Unit of Otolaryngology, University of Foggia, Foggia, Italy.
Otorhinolaryngology and Head-Neck Surgery Unit, "A. Gemelli" Hospital Foundation IRCCS, Catholic University of the Sacred Heart, Rome, Italy.
Acta Otorhinolaryngol Ital. 2022 Jun;42(3):257-264. doi: 10.14639/0392-100X-N1832. Epub 2022 Apr 8.
Nasal endoscopy is likely to be the method of choice to evaluate nasal obstruction and adenoid hypertrophy (AH) in children given its excellent diagnostic accuracy and low risk for the patient. The aim of this study was to update the previous classification of AH to guide physicians in choosing the best therapeutic option.
This is a retrospective observational study including 7621 children (3565 females; mean age 5.92; range: 3-14 years) who were managed for adenoid hypertrophy at our institution between 2003 and 2018. All patients were initially treated with medical therapy and then with surgery if not adequately controlled. We performed a specific analysis based on the presence or absence of comorbidities.
In 1845 (24.21%) patients, adenoid obstruction was classified as Grade I when the fiberoptic endoscopy showed adenoid tissue occupying < 25% of choanal space. In 2829 of 7621 (37.12%) patients, the adenoid tissue was scored as Grade II since it was confined to the upper half of nasopharynx, with sufficiently pervious choana and visualisation of tube ostium. In 1611 of 7621 (21.14%) cases, adenoid vegetation occupied about 75% of the nasopharynx with partial involvement of tube ostium and considerable obstruction of choanal openings, and was classified as Grade III. Finally, 1336 of 7621 (17.53%) patients were scored as Grade IV due to complete obstruction with adenoid tissue reaching the lower choanal border without allowing the visualisation of the tube ostium. Based on resolution of symptoms in Grade III obstruction after medical therapy (that was mostly seen in patients without comorbidities), we divided patients in two subclasses: Grade IIIA was not associated with comorbidities, while Grade IIIB was correlated with important comorbidities.

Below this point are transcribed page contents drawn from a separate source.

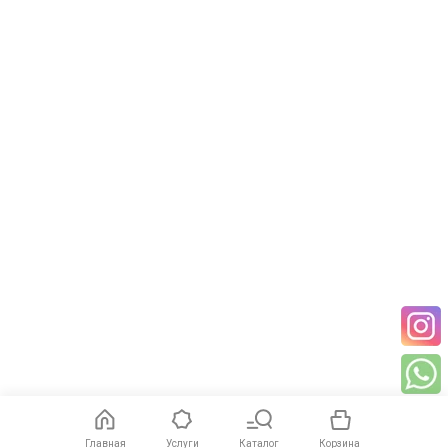
Главная
Услуги
Каталог
Корзина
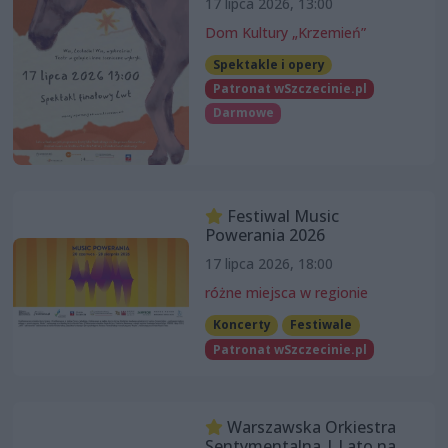
17 lipca 2026, 13:00
Dom Kultury „Krzemień”
Spektakle i opery
Patronat wSzczecinie.pl
Darmowe
Festiwal Music
Powerania 2026
17 lipca 2026, 18:00
różne miejsca w regionie
Koncerty
Festiwale
Patronat wSzczecinie.pl
Warszawska Orkiestra
Sentymentalna | Lato na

These results can be useful to guide medical or surgical therapeutic intervention. In patients with class IIIB AH, surgical treatment offered adequate control not only of nasal symptoms but also of associated comorbidities.
由于鼻内窥镜具有出色的诊断准确性和对患者的低风险,因此很可能成为评估儿童鼻塞和腺样体肥大(AH)的首选方法。本研究的目的是更新先前的 AH 分类,以指导医生选择最佳治疗方案。
这是一项回顾性观察研究,纳入了 2003 年至 2018 年间在我院接受腺样体肥大治疗的 7621 名儿童(3565 名女性;平均年龄 5.92 岁;范围:3-14 岁)。所有患者最初均接受药物治疗,如果控制不佳则进行手术治疗。我们根据是否存在合并症进行了专门的分析。
在 1845 名(24.21%)患者中,纤维内窥镜显示腺样体组织占据鼻后孔<25%时,腺样体阻塞被归类为 I 级。在 7621 名患者中的 2829 名(37.12%)中,由于腺样体组织局限于鼻咽的上半部分,后鼻孔足够通畅且可以看到咽鼓管鼓口,因此被评为 II 级。在 7621 名患者中的 1611 名(21.14%)中,腺样体组织占据鼻咽约 75%,咽鼓管鼓口部分受累,后鼻孔严重阻塞,被归类为 III 级。最后,由于腺样体组织完全阻塞,到达下后鼻道,无法看到咽鼓管鼓口,7621 名患者中的 1336 名(17.53%)被评为 IV 级。基于 III 级阻塞患者经药物治疗后症状缓解(这种情况主要见于无合并症的患者),我们将患者分为两个亚类:无合并症的患者为 IIIA 级,而有重要合并症的患者为 IIIB 级。
这些结果可用于指导药物或手术治疗干预。对于 IIIB 级 AH 患者,手术治疗不仅能有效控制鼻部症状,还能控制相关合并症。